Anyway, I heard some music. And then I heard this song "lakhon taare...". I was mesmerised. It was early morning. At the risk of the bhajan-types frowning at me for drinking in film songs so early in the day, I will admit that I thoroughly enjoyed it and craved for more. A few more songs followed - but they were neither of the same quality nor were they clear. Maybe the audio system in the train had conked. Maybe it had not been working all the way till Mughalsarai - somebody had fixed it for a few minutes before it conked again. Whatever it was, that one song was total paisa vasool for the trip. I would have been happy to listen to that song again and again for the whole duration of my journey.

The other things about this song. It has simple, but emotionally rich, lyrics from Hasrat Jaipuri. And the music - somewhat typical of their style - but in no sense meant derogatorily is from the reigning music badshahs of the time, Shankar Jaikishen.

The picturisation is on Manoj Kumar and Mala Sinha. I like watching Manoj Kumar’s mannerisms (there is something about them :-) ) and in this particular song, Mala Sinha is not bad either.

All in all, a classic. Yes, and not just by my definition. :-)

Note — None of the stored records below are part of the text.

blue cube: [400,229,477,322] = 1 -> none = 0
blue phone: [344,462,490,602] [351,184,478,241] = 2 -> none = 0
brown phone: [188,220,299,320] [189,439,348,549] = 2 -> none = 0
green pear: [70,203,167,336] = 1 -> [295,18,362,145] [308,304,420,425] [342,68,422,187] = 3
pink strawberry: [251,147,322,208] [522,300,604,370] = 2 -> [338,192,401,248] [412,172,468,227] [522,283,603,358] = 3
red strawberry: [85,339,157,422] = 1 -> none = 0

http://www.youtube.com/watch?v=8CUh3HKw__w


I hope you listen to these two songs and enjoy them as much as I do.

3 comments:

Corinne Rodrigues said...

Raja - You're slowly 'converting' me to Hindi music eh? Cricket - you didn't need to..
Keep writing and sharing these lovely links....

Nandini Vishwanath said...

:) I have heard of DNPYK. You sung it once. Biju Mama frowned!

squarecut.atul said...

Wah, Raja. Two posts in one day! Wonderful.

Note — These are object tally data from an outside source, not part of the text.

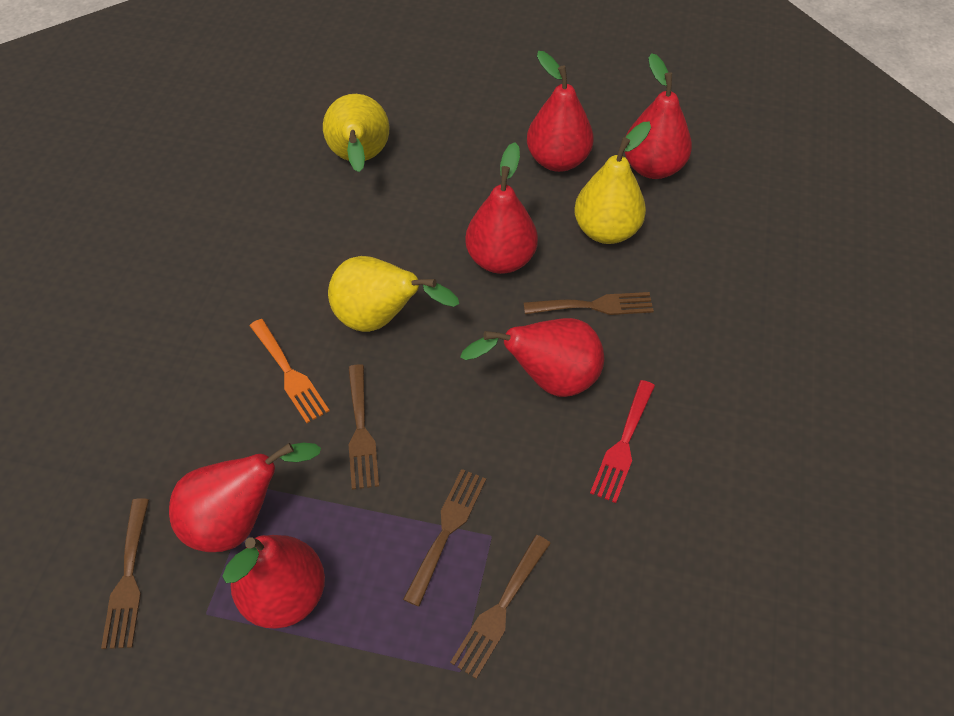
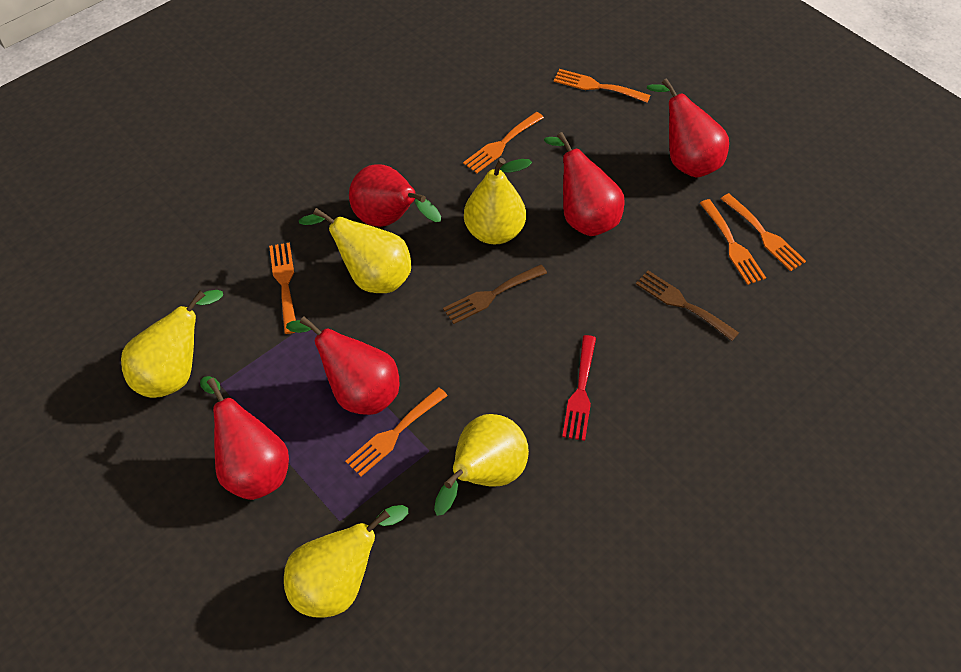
brown fork: [101,498,149,649] [348,364,379,490] [403,469,486,607] [450,535,551,679] [524,292,654,315] = 5 -> [443,264,547,324] [636,271,739,341] = 2
orange fork: [250,319,330,423] = 1 -> [269,242,296,334] [345,387,448,477] [463,112,544,174] [554,69,650,103] [700,199,766,285] [721,193,806,271] = 6
red pear: [169,442,321,552] [223,535,325,629] [460,318,604,397] [465,142,538,274] [527,51,594,172] [625,53,692,179] = 6 -> [200,376,289,500] [286,316,399,415] [349,164,441,227] [544,132,625,236] [647,78,729,178] = 5
yellow pear: [323,94,389,172] [328,256,459,332] [574,122,651,244] = 3 -> [121,290,223,398] [284,505,408,618] [299,208,411,293] [434,414,529,516] [464,158,532,244] = 5

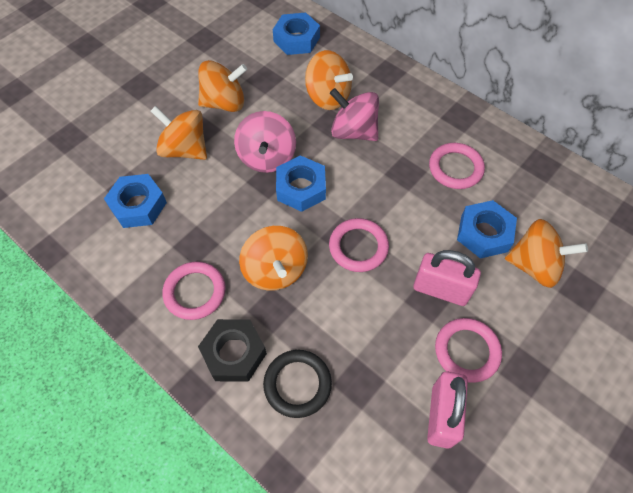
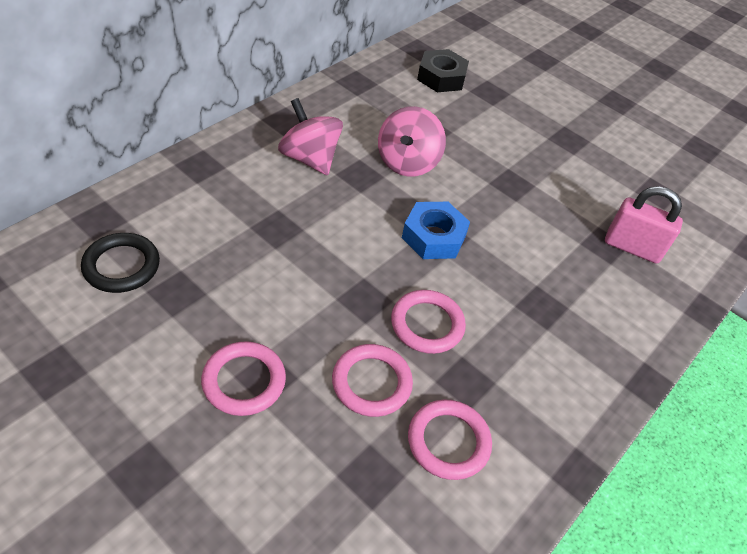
blue nut: [104,174,167,228] [273,13,320,55] [276,155,326,212] [457,200,517,259] = 4 -> [402,202,470,259] = 1
orange spinning top: [151,106,207,160] [198,60,247,112] [239,226,308,291] [305,50,353,110] [505,219,588,288] = 5 -> none = 0
pink padlock: [413,250,481,306] [427,372,468,449] = 2 -> [605,186,683,264] = 1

I was the first to comment on your next post on ATANT ( Sounds like ATANK- terror, does it not). Here I am beaten by two ladies. Does not matter, ladies first is always my motto.

Your anecdotes about HAR is wonderful. The songs are obviously very good, but it is your description, along with your experience when you heard them/ watched them on screen, that makes for compulsive reading.

As for DNPYK, I watched this movie in 1978 in a seedy movie hall in Ranchi. Every time a song would come, I and others would gasp. Wow, this song is from this movie ? There were many songs, and every song was extremely well known and hummable.

Sonik Omi deserved many more opportunities than what they got. Mahua was another movie with nice songs.

Sonik Omi were asistants to not only Roshan but Madan Mohan as well. There are so many things coming to my mind about Sonik Omi and DNPYK, but I just remembered it is a comment and not a post that I am making. So let me halt here, else I can go no and on.

Keep up such postings. Reading them first thing in the morning has made my day.